Melanie is a university career counselor, an avid reader, and a lover of deep, dark chocolate. In her after-work hours, she enjoys exploring national parks, watching the latest season in Masterpiece Mystery programs, and teaching people to appreciate Abstract Expressionism. She blogs at http://mel-bel.blogspot.
I did not go to BYU to get an Mrs. degree. I was there to learn, not to “catch a husband” (and I was probably a snob about it too). And yet, despite my suspicion of the girls studying Elementary Ed and Marriage, Family & Human Development, I didn’t have any grand career plans for myself. I assumed that I’d get married shortly after graduation and spend a year or two working in an office, supporting my husband through grad school, before becoming a stay at home mom. But there I was, a recent graduate without a boyfriend, not to mention a husband. I felt anchorless. Being good at school had always been a large part of my identity, and an impressive, high-powered, glamorous career seemed to be the logical thing to fill that space, but it wasn’t something I wanted, let alone something I had planned for.
I stayed in Provo for a year and then moved across the country to a new city where, inspired by the ambitious, talented, successful people that surrounded me, I formed a new list of goals. I decided that I needed a graduate degree to qualify for the types of jobs I would find fulfilling. But what degree to get? None of the “practical” options interested me, so I decided to pursue what I loved (the humanities) and work the rest out along the way. I loved immersing myself in literature and history and research and writing once again, and I especially loved teaching at the community college during the months I wrote my Master’s thesis. At the end of two wonderful years, with graduation once again looming, I realized the impracticality of my plans for the future. Just out of graduate school, I would never find a full-time job teaching at a community college, and I’d never be able to make it piecing together adjunct work in the sky-high cost of living city I planned to move back to.
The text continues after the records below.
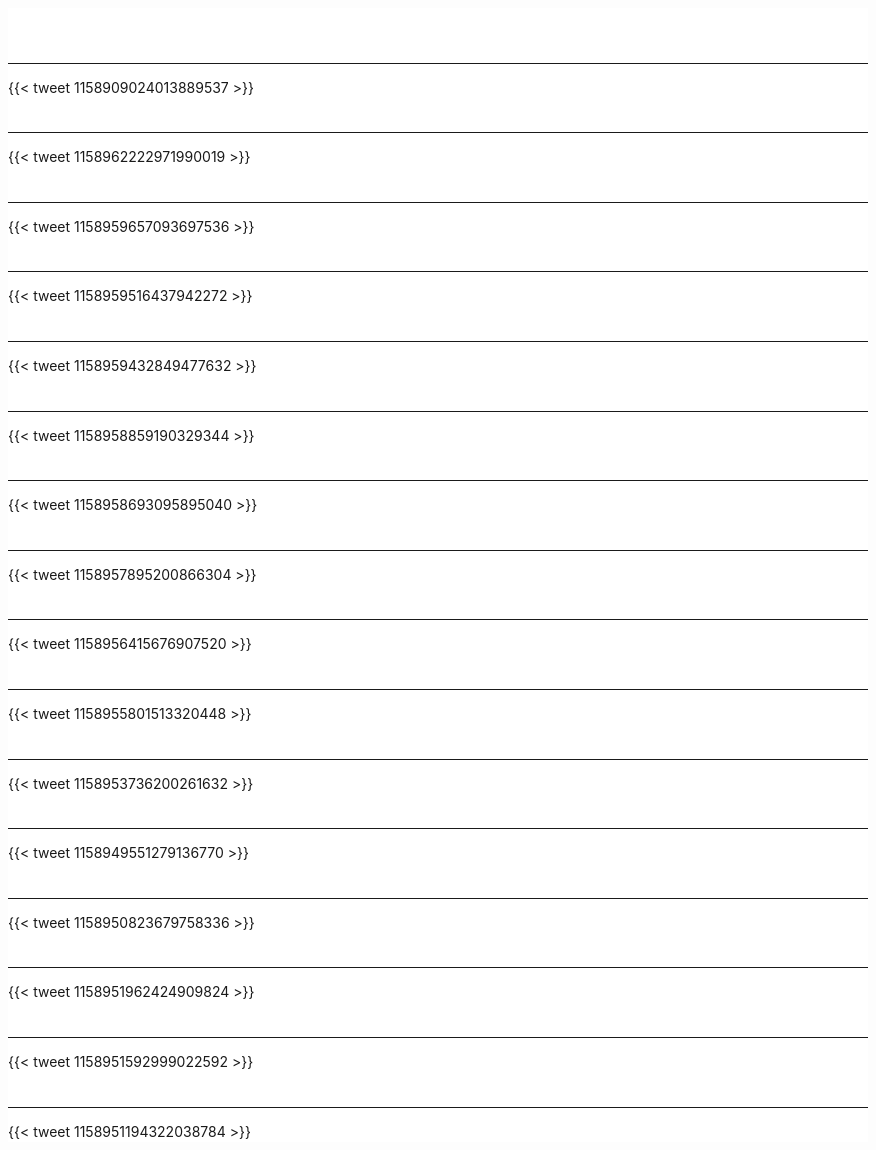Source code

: <br>
<br>
<hr>
{{< tweet 1158909024013889537 >}}
<br>
<br>
<hr>
{{< tweet 1158962222971990019 >}}
<br>
<br>
<hr>
{{< tweet 1158959657093697536 >}}
<br>
<br>
<hr>
{{< tweet 1158959516437942272 >}}
<br>
<br>
<hr>
{{< tweet 1158959432849477632 >}}
<br>
<br>
<hr>
{{< tweet 1158958859190329344 >}}
<br>
<br>
<hr>
{{< tweet 1158958693095895040 >}}
<br>
<br>
<hr>
{{< tweet 1158957895200866304 >}}
<br>
<br>
<hr>
{{< tweet 1158956415676907520 >}}
<br>
<br>
<hr>
{{< tweet 1158955801513320448 >}}
<br>
<br>
<hr>
{{< tweet 1158953736200261632 >}}
<br>
<br>
<hr>
{{< tweet 1158949551279136770 >}}
<br>
<br>
<hr>
{{< tweet 1158950823679758336 >}}
<br>
<br>
<hr>
{{< tweet 1158951962424909824 >}}
<br>
<br>
<hr>
{{< tweet 1158951592999022592 >}}
<br>
<br>
<hr>
{{< tweet 1158951194322038784 >}}
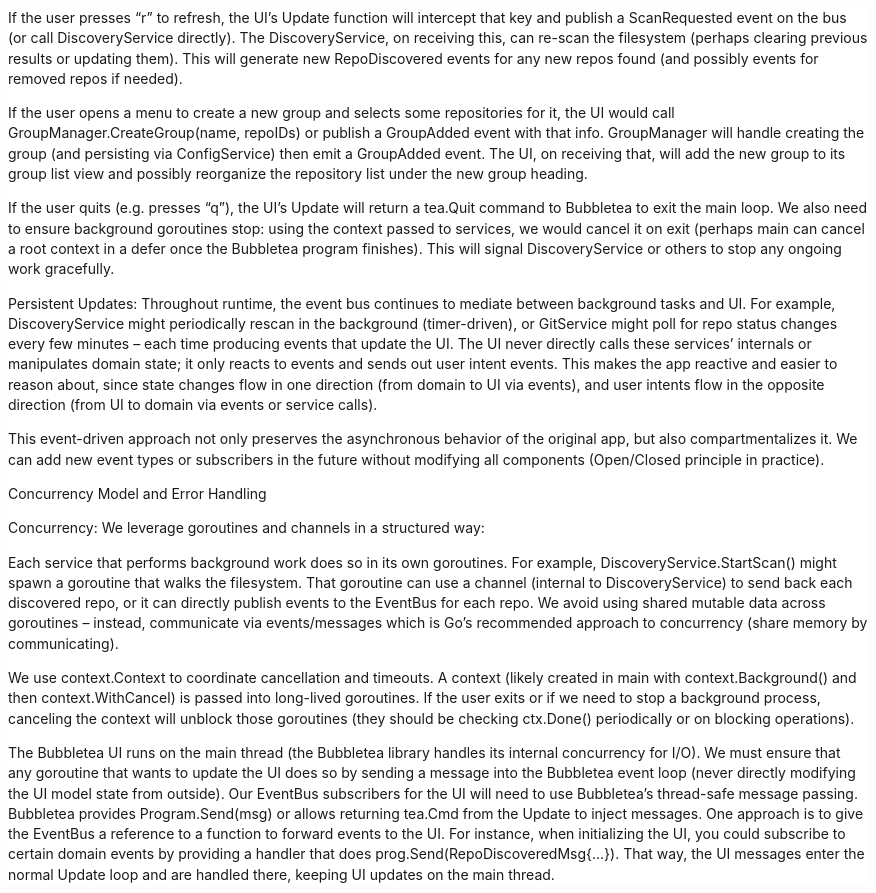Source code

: If the user presses “r” to refresh, the UI’s Update function will intercept that key and publish a ScanRequested event on the bus (or call DiscoveryService directly). The DiscoveryService, on receiving this, can re-scan the filesystem (perhaps clearing previous results or updating them). This will generate new RepoDiscovered events for any new repos found (and possibly events for removed repos if needed).

If the user opens a menu to create a new group and selects some repositories for it, the UI would call GroupManager.CreateGroup(name, repoIDs) or publish a GroupAdded event with that info. GroupManager will handle creating the group (and persisting via ConfigService) then emit a GroupAdded event. The UI, on receiving that, will add the new group to its group list view and possibly reorganize the repository list under the new group heading.

If the user quits (e.g. presses “q”), the UI’s Update will return a tea.Quit command to Bubbletea to exit the main loop. We also need to ensure background goroutines stop: using the context passed to services, we would cancel it on exit (perhaps main can cancel a root context in a defer once the Bubbletea program finishes). This will signal DiscoveryService or others to stop any ongoing work gracefully.

Persistent Updates: Throughout runtime, the event bus continues to mediate between background tasks and UI. For example, DiscoveryService might periodically rescan in the background (timer-driven), or GitService might poll for repo status changes every few minutes – each time producing events that update the UI. The UI never directly calls these services’ internals or manipulates domain state; it only reacts to events and sends out user intent events. This makes the app reactive and easier to reason about, since state changes flow in one direction (from domain to UI via events), and user intents flow in the opposite direction (from UI to domain via events or service calls).

This event-driven approach not only preserves the asynchronous behavior of the original app, but also compartmentalizes it. We can add new event types or subscribers in the future without modifying all components (Open/Closed principle in practice).

Concurrency Model and Error Handling

Concurrency: We leverage goroutines and channels in a structured way:

Each service that performs background work does so in its own goroutines. For example, DiscoveryService.StartScan() might spawn a goroutine that walks the filesystem. That goroutine can use a channel (internal to DiscoveryService) to send back each discovered repo, or it can directly publish events to the EventBus for each repo. We avoid using shared mutable data across goroutines – instead, communicate via events/messages which is Go’s recommended approach to concurrency (share memory by communicating).

We use context.Context to coordinate cancellation and timeouts. A context (likely created in main with context.Background() and then context.WithCancel) is passed into long-lived goroutines. If the user exits or if we need to stop a background process, canceling the context will unblock those goroutines (they should be checking ctx.Done() periodically or on blocking operations).

The Bubbletea UI runs on the main thread (the Bubbletea library handles its internal concurrency for I/O). We must ensure that any goroutine that wants to update the UI does so by sending a message into the Bubbletea event loop (never directly modifying the UI model state from outside). Our EventBus subscribers for the UI will need to use Bubbletea’s thread-safe message passing. Bubbletea provides Program.Send(msg) or allows returning tea.Cmd from the Update to inject messages. One approach is to give the EventBus a reference to a function to forward events to the UI. For instance, when initializing the UI, you could subscribe to certain domain events by providing a handler that does prog.Send(RepoDiscoveredMsg{...}). That way, the UI messages enter the normal Update loop and are handled there, keeping UI updates on the main thread.
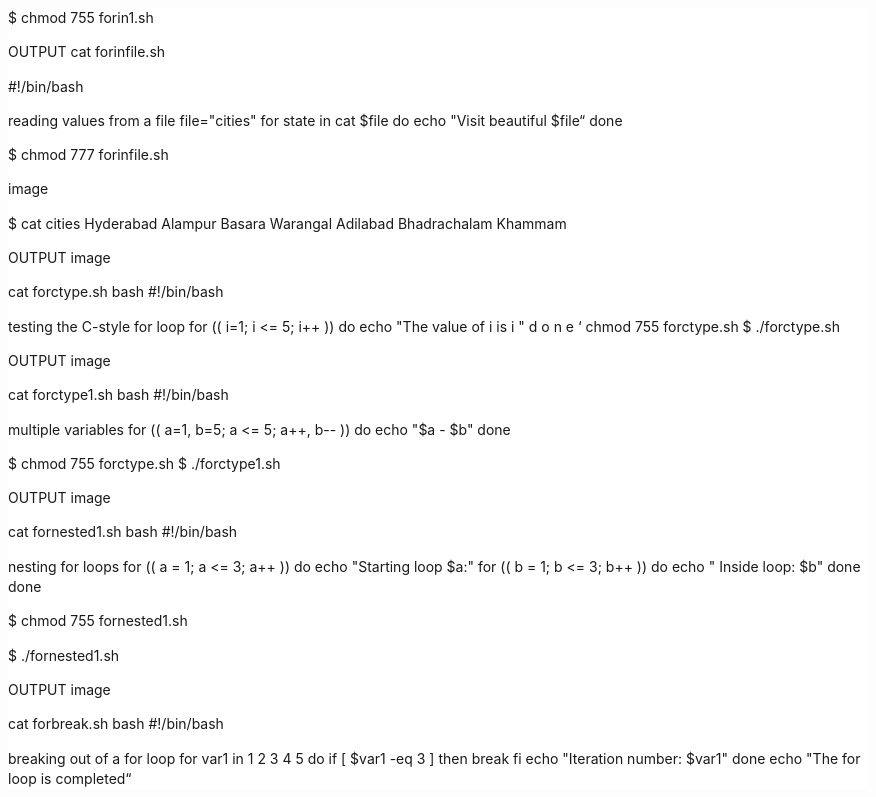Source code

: $ chmod 755 forin1.sh

OUTPUT
cat forinfile.sh

#!/bin/bash

reading values from a file
file="cities" for state in cat $file do echo "Visit beautiful $file“ done

$ chmod 777 forinfile.sh

image

$ cat cities Hyderabad Alampur Basara Warangal Adilabad Bhadrachalam Khammam

OUTPUT
image

cat forctype.sh bash #!/bin/bash

testing the C-style for loop
for (( i=1; i <= 5; i++ )) do echo "The value of i is 
i
"
d
o
n
e
‘
 chmod 755 forctype.sh $ ./forctype.sh

OUTPUT
image

cat forctype1.sh bash #!/bin/bash

multiple variables
for (( a=1, b=5; a <= 5; a++, b-- )) do echo "$a - $b" done

$ chmod 755 forctype.sh $ ./forctype1.sh

OUTPUT
image

cat fornested1.sh bash #!/bin/bash

nesting for loops
for (( a = 1; a <= 3; a++ )) do echo "Starting loop $a:" for (( b = 1; b <= 3; b++ )) do echo " Inside loop: $b" done done

$ chmod 755 fornested1.sh

$ ./fornested1.sh

OUTPUT
image

cat forbreak.sh bash #!/bin/bash

breaking out of a for loop
for var1 in 1 2 3 4 5 do if [ $var1 -eq 3 ] then break fi echo "Iteration number: $var1" done echo "The for loop is completed“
I made the move, and after a couple of stress-filled months I landed an administrative job at a university. I was over-qualified, but I had a wonderful supervisor who allowed me to enlarge the scope of the position and encouraged me to build my skills. I truly felt that Heavenly Father had led me to this job. Still, I hated when people asked me what I did for work. I didn’t want to be defined by a job title that I felt wasn’t an accurate reflection of who I was and what I was capable of. I utilized my university tuition benefit to obtain a graduate certificate in career development, and shortly after was able to move into a career consultant position at the university.
After a number of years of wandering, I’ve finally found a career. I’m no longer hesitant to tell people what I do for a living, and I’ve found a lot of joy and satisfaction in a field that is a good fit for me. Still, setting myself on a career path has its own set of challenges. I’m more invested in the outcome of office politics, and I get overwhelmed thinking about how to promote my work and prepare myself for the next step. When overly stressed, I joke that I need someone to come along and marry me so I won’t have to deal with career challenges. While I’m fully aware that marriage isn’t the answer to my work difficulties, becoming a wife and mother isn’t something I’ve ever stopped desiring. I never set out to be a career woman; that’s still not the way I think of myself. Yet I’m grateful for the ways that establishing myself on a career path has helped me to know myself, utilize my talents, stretch my abilities, and hopefully make a positive difference in the lives of others. Maybe one day my ideal of wife, mother, and community college instructor on the side will come to fruition, but for now I’m off to review a student’s resume and start another graduate certificate!